*Problem details:* Return the records exactly as they appear below, omitting the pictures.

*Given records:*
== == ==
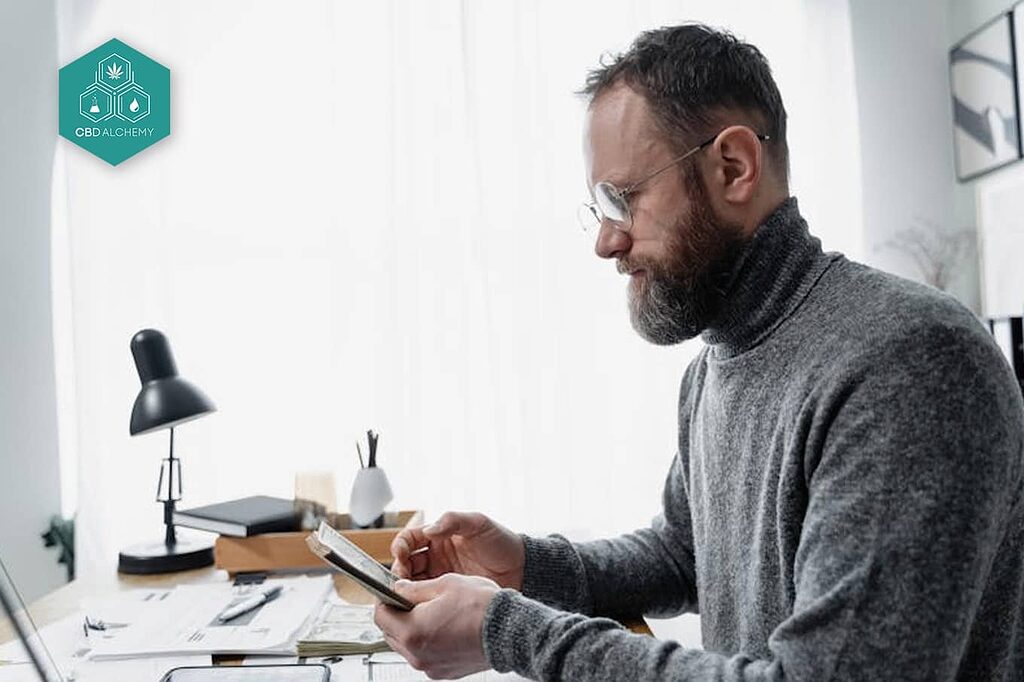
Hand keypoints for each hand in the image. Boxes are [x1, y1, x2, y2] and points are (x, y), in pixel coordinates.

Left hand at [374, 574, 499, 678]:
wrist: (510, 631)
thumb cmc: (483, 608)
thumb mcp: (445, 584)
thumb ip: (414, 588)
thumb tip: (398, 588)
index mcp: (413, 631)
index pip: (380, 615)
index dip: (384, 599)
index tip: (392, 591)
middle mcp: (417, 654)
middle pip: (391, 632)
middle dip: (397, 614)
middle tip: (412, 599)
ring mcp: (430, 667)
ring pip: (407, 645)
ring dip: (412, 628)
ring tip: (432, 612)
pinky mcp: (443, 672)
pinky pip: (425, 655)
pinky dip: (428, 641)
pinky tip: (444, 627)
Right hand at [390, 511, 524, 589]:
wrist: (522, 569)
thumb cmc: (501, 542)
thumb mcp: (479, 524)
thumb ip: (453, 521)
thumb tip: (429, 530)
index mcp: (439, 536)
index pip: (409, 539)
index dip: (400, 546)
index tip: (400, 554)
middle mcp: (435, 556)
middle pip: (405, 563)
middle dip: (399, 570)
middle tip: (401, 580)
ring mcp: (440, 576)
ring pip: (412, 582)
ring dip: (405, 588)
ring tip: (408, 594)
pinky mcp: (447, 594)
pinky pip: (426, 598)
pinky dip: (419, 601)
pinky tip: (420, 604)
== == ==
*Result of this task:*
Hand keypoints for each hand in the image. Boxes are [x1, y1, x2, y2] and points are (x, y), in pixel coordinates.

Left hand at [374, 574, 499, 678]:
wrist: (510, 631)
thumb cmc: (483, 608)
thumb mcp: (445, 584)
thumb ip: (414, 588)
thumb tip: (398, 588)
index mcp: (413, 631)
index pip: (380, 615)
index dip: (384, 599)
index tip: (392, 591)
middle mcp: (417, 654)
middle pip: (391, 632)
middle dip: (397, 614)
middle tip: (412, 599)
ring mcp: (430, 667)
ring pip: (407, 645)
ring dip: (412, 628)
ring tip: (432, 612)
pinky mcp: (443, 672)
pinky pip: (425, 655)
pinky dip: (428, 641)
pinky tip: (444, 627)
Right hand at [390, 511, 524, 589]:
wrist: (522, 569)
thumb cmc: (501, 542)
thumb mcp: (479, 524)
thumb ip: (453, 521)
thumb tip: (429, 530)
index mcp: (439, 536)
index pip: (409, 539)
index dip: (400, 546)
index tip: (400, 554)
middle mcp: (435, 556)
middle pip: (405, 563)
middle dip: (399, 570)
middle tip: (401, 580)
ring mcp: (440, 576)
ring pip: (412, 582)
ring dip: (405, 588)
ring tip: (408, 594)
pinky mcp: (447, 594)
pinky pip: (426, 598)
pinky dip: (419, 601)
pinky tip: (420, 604)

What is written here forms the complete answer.